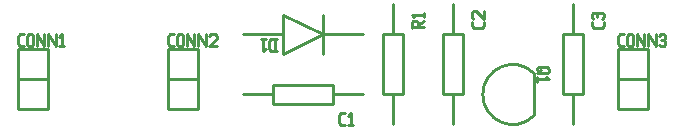
<source format=gbr>
G04 start of page 8 for group -4079 idx -4079 *
G04 Title: (unknown), topsilk *
G04 Creator: pcb 20110918 *
G04 CreationDate: Fri 31 May 2013 11:40:48 PM GMT UTC *
G04 For: commonadmin *
G04 Format: Gerber/RS-274X *
G04 PCB-Dimensions: 600000 500000 *
G04 PCB-Coordinate-Origin: lower left *
%MOIN*%
%FSLAX25Y25*%
%LNTOPSILK*%
%ADD45C,0.0100*%
G54D45*X150000Y30000D02*Y20000D01*
Y60000D02*Y50000D01*
X146700D02*Y30000D01*
Y50000D02*X153300D01*
Y30000D01*
X146700D02*X153300D01*
X225000Y25000D02*X235000D01*
Y45000D02*Y25000D01*
X225000Y45000D02*X235000D01*
X225000D02*Y25000D01*
X235000Y35000D02*Y25000D01*
X225000Y35000D02*X235000D01*
X210000Y30000D02*Y20000D01*
Y60000D02*Y50000D01*
X206700D02*Y30000D01*
Y50000D02*X213300D01*
Y30000D01*
X206700D02*X213300D01*
X197000Y37000D02*Y23000D01*
X197071Y37071D02*G75*G03X197071Y22929I-7071J-7071D01*G01*
X170000Y30000D02*Y20000D01*
Y60000D02*Y50000D01*
X166700D02*Y30000D01*
Y50000D02*X173300D01*
Y30000D01*
X166700D02*X173300D01*
X75000Y25000D02*X85000D01*
Y45000D02*Y25000D01*
X75000Y45000D02*X85000D01*
X75000D02*Y25000D01*
X85000Y35000D02*Y25000D01*
X75000Y35000D02*X85000D01*
X25000Y25000D02*X35000D01*
Y45000D02*Y25000D01*
X25000Y45000D02*X35000D01*
X25000D02*Y25000D01*
X35000Y35000D02*Y25000D01*
X25000Y35000D02*X35000D01*
X126700Y50000D02*X140000D01*
X100000D02*X113300D01*
X126700D02*X113300Y43400D01*
Y56600D02*Y43400D01*
Y56600D02*X126700Y50000D01*
Y56600D02*Y43400D01*
X100000Y30000D02*X110000D01*
X130000D02*X140000D01*
X110000Y33300D02*X130000D01*
Y26700D01*
X110000D02*X130000D01*
X110000Y33300D02*Y26700D01*
X156300Y54000D02*Y52000D01*
Y54000D02*X156800Y54500D01*
X157800D01*
X158300Y54000D02*X157800Y54500D01*
X158300Y54000D02*Y52500D01*
X156300D02*X160300D01*
X158300Y53300D02*X160300Y54500D01*
X157100Y55700D02*X156300Y56500D01*
X160300D01*
Y57200D02*Y55700D01*
X225700Y46000D02*X227000D01*
X225000Y46700D02*X225700Y46000D01*
X225000Y49300D02*Y46700D01*
Y49300D02*X225700Y50000D01*
X227000D01*
X228200Y49500D02*Y46500D01*
Y49500D02*X228700Y50000D01*
X229700D01*
X230200Y49500D01*
Y46500D01*
X229700Y46000D02*X230200Y46500D01*
X228700Y46000D02*X229700D01*
X228200Y46500D02*X228700Y46000D01*
X231400Y50000D02*Y46000D01*
Y50000D02*X233900Y46000D01*
Y50000D02*Y46000D01*
X235100Y50000D02*Y46000D01*
Y50000D02*X237600Y46000D01*
Y50000D02*Y46000D01*
X238800Y49500D02*X239300Y50000D01*
X240300D01*
X240800Y49500D01*
X240300Y46000D02*X240800Y46500D01*
X239300Y46000D02*X240300D01*
X238800Y46500D02*X239300Y46000D01*
Y48200D02*X240300D01*
X240800Y49500D02*Y48700D01*
Y47700D02*Y46500D01*
Y47700D02*X240300Y48200D01*
X240800Y48700D02*X240300Y48200D01*
X220300Y54000D02*Y52700D01*
X219600Y52000D02*X220300Y52700D01*
X217000Y52000D02*X219600D01*
X217000D02*X216300Y52700D01*
Y54000D02*Y52700D01*
X216800Y55200D02*X216300Y55700D01*
Y56700D02*Y55700D01*
Y56700D02*X216800Y57200D01*
X220300Y56700D02*X219800Y57200D01*
X220300Y56700D02*Y55700D01*
X219800Y55200D02*X220300Y55700D01*
X218100Y56700D02*Y55700D01*
X216800Y57200D02*X217600D01*
X218600D02*X219800D01*
X218600D02*X218100Y56700D01*
X217600Y57200D02*X218100Y56700D01*
X198500Y39000D02*X201500D01*
X202000Y38500D01*
Y37500D01*
X201500Y37000D01*
X199000D02*X201500D01*
X198000Y38000D02*X199000Y37000D01*
X198000Y38500D02*Y38000D01*
X198500Y39000D02*X198000Y38500D01*
X199500Y38000D02*X198000Y37000D01*
X201200Y35800D02*X202000Y35000D01*
X198000D02*X202000D01*
X198000Y35800D02*Y34300D01*
X180300Y54000D02*Y52700D01*
X179600Y52000D02*X180300Y52700D01*
X177000Y52000D02*X179600D01*
X177000D02*X176300Y52700D01*
Y54000D02*Y52700D01*
X176800Y55200D02*X176300Y55700D01*
Y57200D02*Y55700D01*
Y57200D02*X176800Y57700D01*
X177800D01*
X180300Y55200D02*X177800Y57700D01*
X180300D02*Y55200D01*
X75700Y46000D02*X77000D01*
X75000Y46700D02*X75700Y46000D01*
X75000Y49300D02*Y46700D01*
Y49300D02*X75700Y50000D01*
X77000D01*
X78200Y49500D02*Y46500D01*
Y49500D02*X78700Y50000D01*
X79700D01*
X80200Y49500D01*
Y46500D01*
X79700Y46000D02*X80200Y46500D01*
X78700Y46000D02*X79700D01*
X78200Y46500D02*X78700Y46000D01*
X81400Y50000D02*Y46000D01*
Y50000D02*X83900Y46000D01*
Y50000D02*Y46000D01*
X85100Y50000D02*Y46000D01*
Y50000D02*X87600Y46000D01*
Y50000D02*Y46000D01*
X88800Y49500D02*X89300Y50000D01*
X90800D01*
X91300Y49500D01*
Y48500D01*
X88800Y46000D02*X91300Y48500D01*
X88800Y46000D02*X91300D01*
X25700D02*X27000D01*
X25000Y46700D02*X25700Y46000D01*
X25000Y49300D02*Y46700D01*
Y49300D02*X25700Y50000D01*
X27000D01*
X28200Y49500D02*Y46500D01*
Y49500D02*X28700Y50000D01*
X29700D01*
X30200Y49500D01*
Y46500D01*
X29700Y46000D02*X30200Y46500D01*
X28700Y46000D02*X29700D01*
X28200Y46500D02*X28700Y46000D01*
X31400Y50000D02*Y46000D01*
Y50000D02*X33900Y46000D01*
Y50000D02*Y46000D01*
X35100Y50000D02*Y46000D01*
Y50000D02*X37600Y46000D01*
Y50000D02*Y46000D01*
X38800Y49200D02*X39600Y50000D01*
Y46000D01*
X38800D02*X40300D01*
X110800Y48400D02*Y44400D01*
X109500D02*X108800Y45100D01*
Y47700D02*Y45100D01*
X109500Y48400D02*X108800Y47700D01*
X109500Y48400D02*X111300D01*
X109500Y44400D02*X111300D01*
X107600Y45200D02*X106800Y44400D01*
Y48400D02*Y44400D01*
X106100Y48400D02*X107600D01*
X132700Y19700D02*X134000D01*
X132000Y20400D02*X132700Y19700D01*
X132000Y23000D02*Y20400D01*
Y23000D02*X132700Y23700D01*
X134000D01*
X135200Y22900D02*X136000Y23700D01*
Y19700D01*
X135200D02*X136700D01*
M02*

</source>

####################

*Description of the task*:
Skipping all images, output the listing exactly.

*Problem solution*:
<source format=gbr>
G04 start of page 8 for group -4079 idx -4079 *
G04 Title: (unknown), topsilk *
G04 Creator: pcb 20110918 *
G04 CreationDate: Fri 31 May 2013 11:40:48 PM GMT UTC *
G04 For: commonadmin *
G04 Format: Gerber/RS-274X *
G04 PCB-Dimensions: 600000 500000 *
G04 PCB-Coordinate-Origin: lower left *
%MOIN*%
%FSLAX25Y25*%
%LNTOPSILK*%
%ADD45C,0.0100*%
G54D45*X150000Y30000D02*Y20000D01*
Y60000D02*Y50000D01*
X146700D02*Y30000D01*
Y50000D02*X153300D01*
Y30000D01*
X146700D02*X153300D01*
X225000Y25000D02*X235000D01*
Y45000D02*Y25000D01*
X225000Y45000D02*X235000D01*
X225000D02*Y25000D01*
X235000Y35000D02*Y25000D01*
X225000Y35000D02*X235000D01*
X210000Y30000D02*Y20000D01*
Y60000D02*Y50000D01*
X206700D02*Y30000D01*
Y50000D02*X213300D01*
Y30000D01*
X206700D02*X213300D01*
X197000Y37000D02*Y23000D01*
X197071Y37071D02*G75*G03X197071Y22929I-7071J-7071D01*G01*
X170000Y30000D02*Y20000D01*
Y60000D02*Y50000D01*
X166700D02*Y30000D01*
Y50000D02*X173300D01*
Y30000D01*
X166700D02*X173300D01*
X75000Y25000D02*X85000D01*
Y45000D02*Y25000D01*
X75000Y45000D02*X85000D01*
X75000D02*Y25000D01*
X85000Y35000D02*Y25000D01*
X75000Y35000D02*X85000D01*
X25000Y25000D02*X35000D01*
Y45000D02*Y25000D01*
X25000Y45000D02*X35000D01*
X25000D02*Y25000D01*
X35000Y35000D02*Y25000D01*
X25000Y35000D02*X35000D01*
X126700Y50000D02*X140000D01*
X100000D02*X113300D01*
X126700D02*X113300Y43400D01*
Y56600D02*Y43400D01*
Y56600D02*X126700Y50000D01*
Y56600D02*Y43400D01*
X100000Y30000D02*X110000D01*
X130000D02*X140000D01*
X110000Y33300D02*X130000D01*
Y26700D01*
X110000D02*X130000D01*
X110000Y33300D02*Y26700D01*
X156300Y54000D02*Y52000D01*
Y54000D02*X156800Y54500D01*
X157800D01*
X158300Y54000D02*X157800Y54500D01*
X158300Y54000D02*Y52500D01*
X156300D02*X160300D01*
X158300Y53300D02*X160300Y54500D01*
X157100Y55700D02*X156300Y56500D01*
X160300D01*
Y57200D02*Y55700D01*
X225700Y46000D02*X227000D01*
X225000Y46700D02*X225700Y46000D01*
X225000Y49300D02*Y46700D01*
Y49300D02*X225700Y50000D01*
X227000D01*
X228200Y49500D02*Y46500D01*
Y49500D02*X228700Y50000D01*
X229700D01*
X230200Y49500D01*
Y46500D01*
X229700Y46000D02*X230200Y46500D01*
X228700Y46000D02*X229700D01*
X228200Y46500D02*X228700Y46000D01*
X231400Y50000D02*Y46000D01*
Y50000D02*X233900Y46000D01*
Y50000D02*Y46000D01*
X235100Y50000D02*Y46000D01*
Y50000D02*X237600Y46000D01*
Y50000D02*Y46000D01*
X238800Y49500D02*X239300Y50000D01*
X240300D01*
X240800Y49500D01*
X240300Y46000D02*X240800Y46500D01*
X239300Y46000D02*X240300D01*
X238800Y46500D02*X239300Y46000D01*
Y48200D02*X240300D01*
X240800Y49500D02*Y48700D01*
Y47700D02*Y46500D01*
Y47700D02*X240300Y48200D01*
X240800Y48700D02*X240300Y48200D01*
X220300Y54000D02*Y52700D01*
X219600Y52000D02*X220300Y52700D01*
X217000Y52000D02*X219600D01*
X217000D02*X216300Y52700D01*
Y54000D02*Y52700D01*
X216800Y55200D02*X216300Y55700D01*
Y56700D02*Y55700D01*
Y56700D02*X216800Y57200D01*
X220300Y56700D02*X219800Y57200D01*
X220300Y56700D02*Y55700D01*
X219800Y55200D02*X220300Y55700D01*
X218100Y56700D02*Y55700D01*
X216800Y57200D02*X217600D01*
X218600D02*X219800D01*
X218600D02*X218100Y56700D01*
X217600Y57200D02*X218100Y56700D01*
X198500Y39000D02*X201500D01*
X202000Y38500D01*
Y37500D01*
X201500Y37000D01*
X199000D02*X201500D01*
X198000Y38000D02*X199000Y37000D01*
X198000Y38500D02*Y38000D01*
X198500Y39000D02*X198000Y38500D01*
X199500Y38000D02*X198000Y37000D01*
X201200Y35800D02*X202000Y35000D01*
X198000D02*X202000D01*
X198000Y35800D02*Y34300D01*
X180300Y54000D02*Y52700D01*
X179600Y52000D02*X180300Y52700D01*
X177000Y52000D02*X179600D01*
X177000D02*X176300Y52700D01*
Y54000D02*Y52700D01*
X176800Y55200D02*X176300Y55700D01*
Y57200D02*Y55700D01*
Y57200D02*X176800Y57700D01*
X177800D01*
X180300Y55200D02*X177800Y57700D01*
X180300D02*Y55200D01*
X75700Y46000D02*X77000D01*
X75000Y46700D02*X75700Y46000D01*
X75000Y49300D02*Y46700D01*
Y49300D02*X75700Y50000D01*
X77000D01*
X78200Y49500D02*Y46500D01*
Y49500D02*X78700Y50000D01*
X79700D01*
X80200Y49500D01*
Y46500D01*
X79700Y46000D02*X80200Y46500D01*
X78700Y46000D02*X79700D01*
X78200Y46500D02*X78700Y46000D01*
X81400Y50000D02*Y46000D01*
Y50000D02*X83900Y46000D01*
Y50000D02*Y46000D01*
X85100Y50000D02*Y46000D01*
Y50000D02*X87600Y46000D01*
Y50000D02*Y46000D01*
X88800Y49500D02*X89300Y50000D01*
X90800D01*
X91300Y49500D01*
Y48500D01*
X88800Y46000D02*X91300Y48500D01*
X88800Y46000D02*X91300D01*
X25700D02*X27000D01*
X25000Y46700D02*X25700Y46000D01*
X25000Y49300D02*Y46700D01*
Y49300D02*X25700Y50000D01*
X27000D01*
X28200Y49500D02*Y46500D01*
Y49500D02*X28700Y50000D01*
X29700D01*
X30200Y49500D01*
Y46500D01*
X29700Y46000D02*X30200Y46500D01*
X28700Y46000D02*X29700D01*
X28200Y46500D02*X28700Y46000D01*
X31400Y50000D02*Y46000D01*
Y50000D02*X33900Y46000D01*
Y50000D02*Y46000D01*
X35100Y50000D02*Y46000D01*
Y50000D02*X37600Y46000D01*
Y50000D02*Y46000D01*
X38800Y49200D02*X39600Y50000D01*
Y46000D01*
X38800D02*X40300D01*
X110800Y48400D02*Y44400D01*
X109500D02*X108800Y45100D01*
Y47700D02*Y45100D01*
X109500Y48400D02*X108800Y47700D01*
X109500Y48400D02*X111300D01*
X109500Y44400D02*X111300D01*
X107600Y45200D02*X106800Y44400D01*
Y48400D02*Y44400D01*
X106100Y48400D02*X107600D01*
X132700Y19700D02*X134000D01*
X132000Y20400D02*X132700Y19700D01*
X132000Y23000D02*Y20400D01*
Y23000D02*X132700Y23700D01*
X134000D01*
X135200Y22900D02*X136000Y23700D01*
Y19700D01*
X135200D02*X136700D01*
M02*

</source>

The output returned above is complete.